The second my daughter climbed into the car she heard and she saw how unsatisfied I was and she was prepared for this as she apologized.  She knew I was dissatisfied with her not calling, with the position she put me in--inconvenienced and uncomfortable.  By this time, both of us were in tears and unable to to have good communication.  As I drove home, skewed images and dark fascinations began to form in my mind as I willed myself not to speed:   These are the moments my daughter will remember when she's 25, her mom being mad at her; I've sacrificed my job skills to build a family and I've failed. And then the darkest downward spiraling thought came: I'm done! Why do I try so hard when things don't go my way?!
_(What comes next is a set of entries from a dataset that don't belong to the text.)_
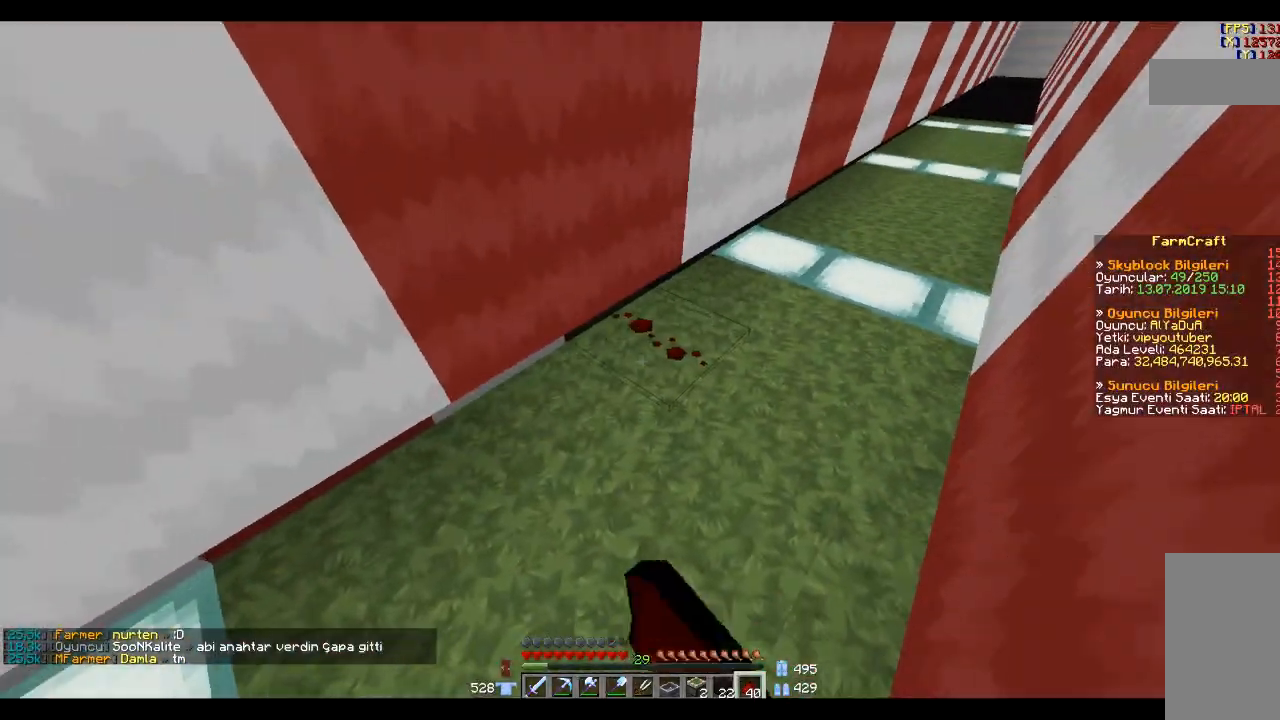
{"keys": [], "mouse": [], "events": [[300, "d", "up"]]}
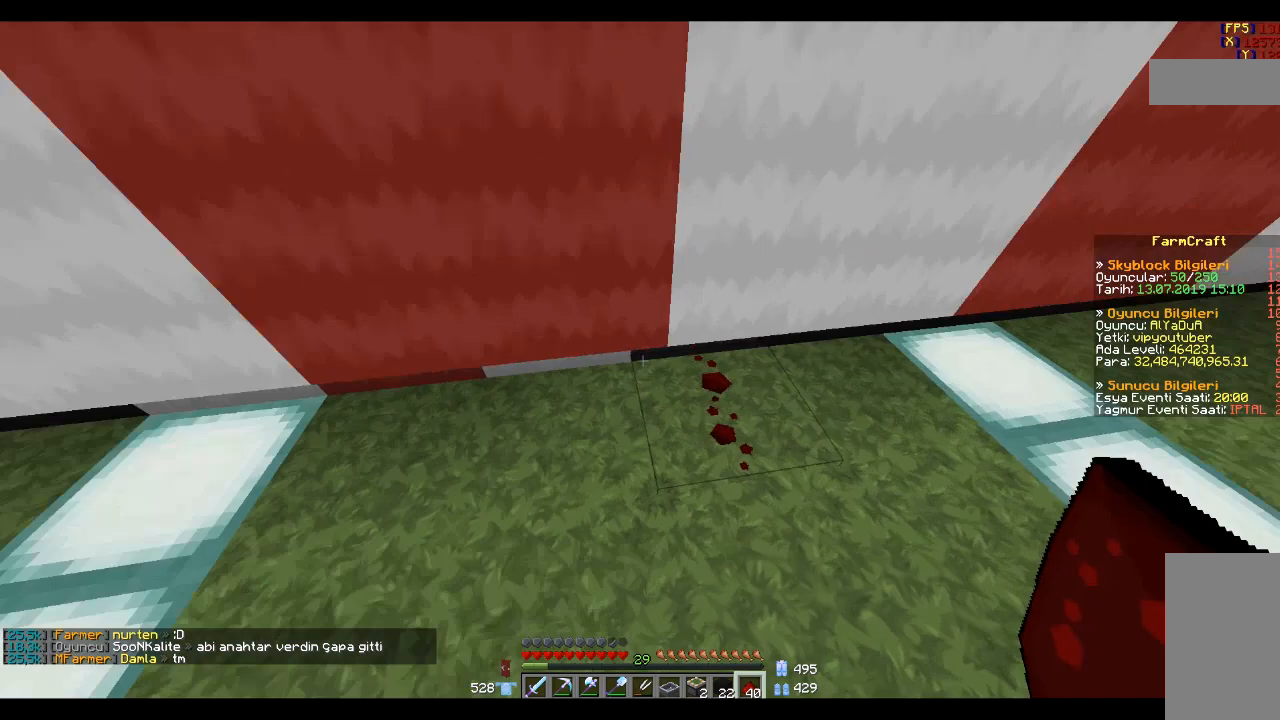
{"keys": [], "mouse": [], "events": [[133, "a", "down"], [234, "a", "up"]]}
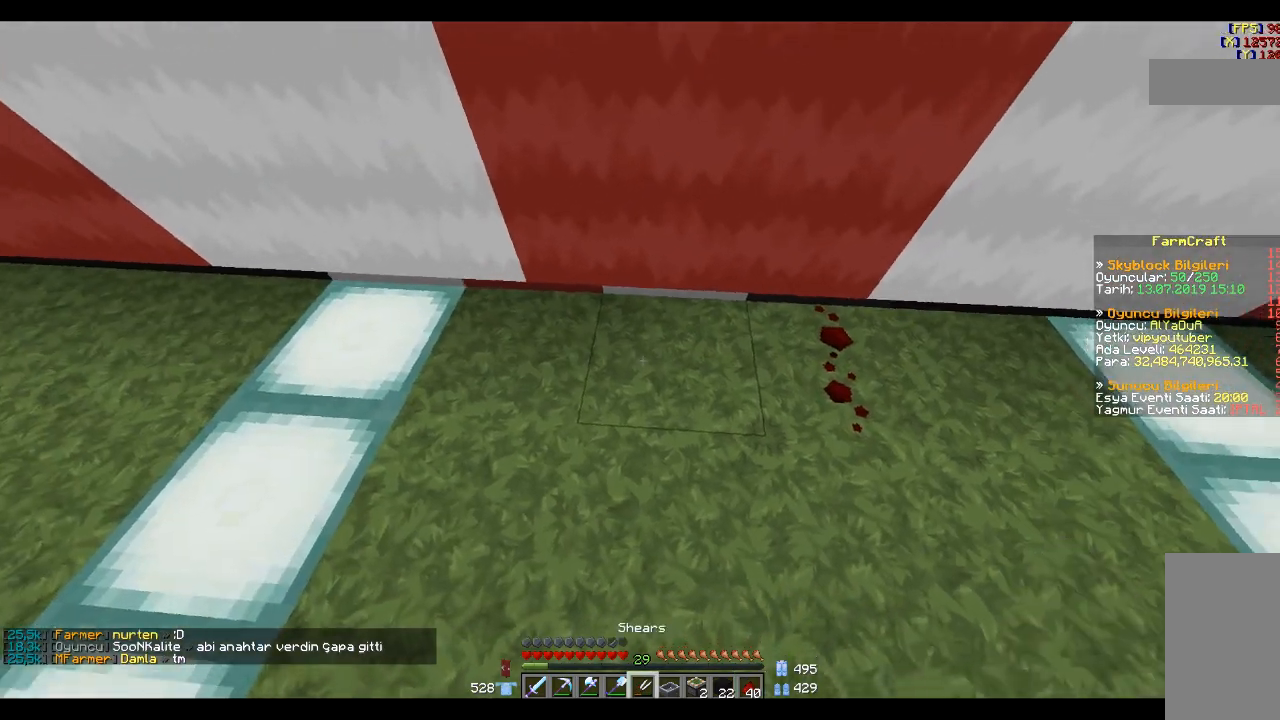
{"keys": [], "mouse": [], "events": [[134, "mouse_left", "down"], [234, "mouse_left", "up"]]}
At the heart of our vocation and calling, we hear voices tempting us to imagine that there's a better life for us.  The tempting voices are from our enemy who wants to trip us up into feeling we've missed something bigger and better and more important than what we've done or what we're doing right now.  Our calling is to be fully human Christian women who bring Light into the world.  My flesh was crying out for satisfaction when things didn't turn out the way I planned with my daughter.  But couldn't that happen with my colleague? My boss? My employee? My friend? Finding satisfaction in our vocation and calling happens when we realize the voice of the enemy is trying to distract us.  At the end of the day when I realized I had been distracted, I was in a better place to accept my daughter's apology and to simply explain my expectations of her.  What brings you dissatisfaction in your calling, vocation, your life?  Can you identify the voices and see them as distractions?

Psalm 90:14 "Satisfy us in the morning with your unfailing love, that we may sing for joy and be glad  all our days."